Four out of five bananas, absoloodle.
A few of my favorite excerpts, from the voice of the narrator, Valentino Achak Deng:
After being assaulted in his own home in Atlanta by African Americans who nearly kill him and refer to him as “Africa” and “Nigeria” during the attack, he says:
“Each time I find myself giving up on this country, I have the persistent habit of realizing all that I have here and did not have in Africa. It is annoying, this habit, when I want to count and measure the difficulties of life here. This is a miserable place, of course, a miserable and glorious place that I love dearly and of which I have seen far more than I could have expected.”
And so poignantly when discussing his love through war, refugee camps, and establishing life in a new country that might as well be in a new solar system, he says,
“I cannot count the times I have curses our lack of urgency. If ever I love again, I will not wait to love as best as I can. We thought we were young and that there would be time to love well sometime in the future. This is a terrible way to think. It is no way to live, to wait to love.”
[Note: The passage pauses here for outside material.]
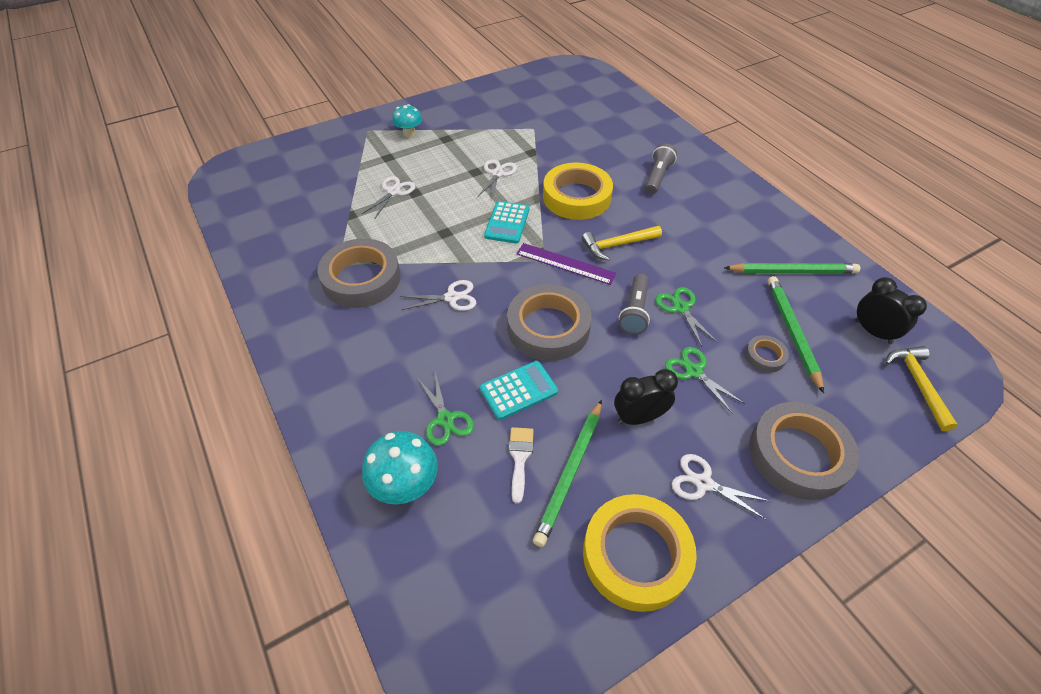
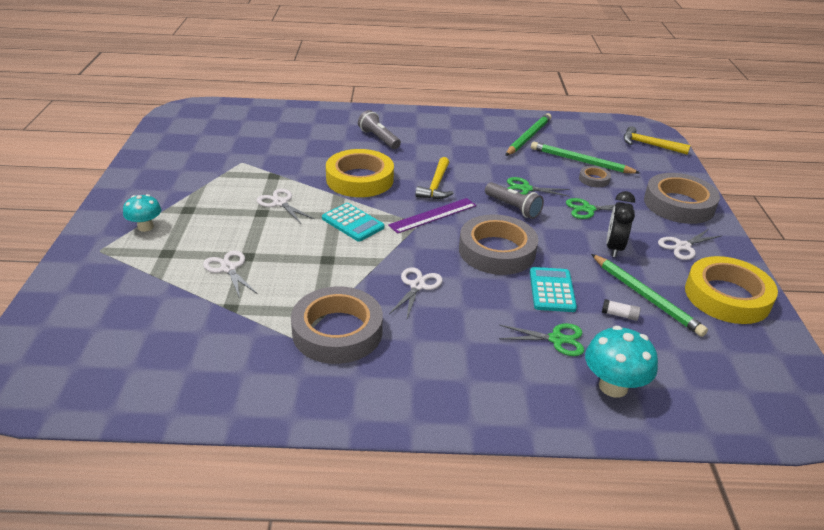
camera: 60 degrees left, 15 degrees down
(520, 458) = (619, 315): white brush -> white glue stick
(873, 332) = (601, 138): black clock -> none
If you are interested in Africa, the immigrant experience in the United States or the Sudanese Lost Boys — this is a must read. We have a large population of Lost Boys in Phoenix. Many work at the airport. I’m know I’m going to embarrass myself next time I see them; I imagine a series very inappropriate but well intended hugs and handshakes. A perhaps a sincere apology, if I can muster it, that I had no idea what’d they’d gone through until now. I am so sorry such inequity and injustice can occur.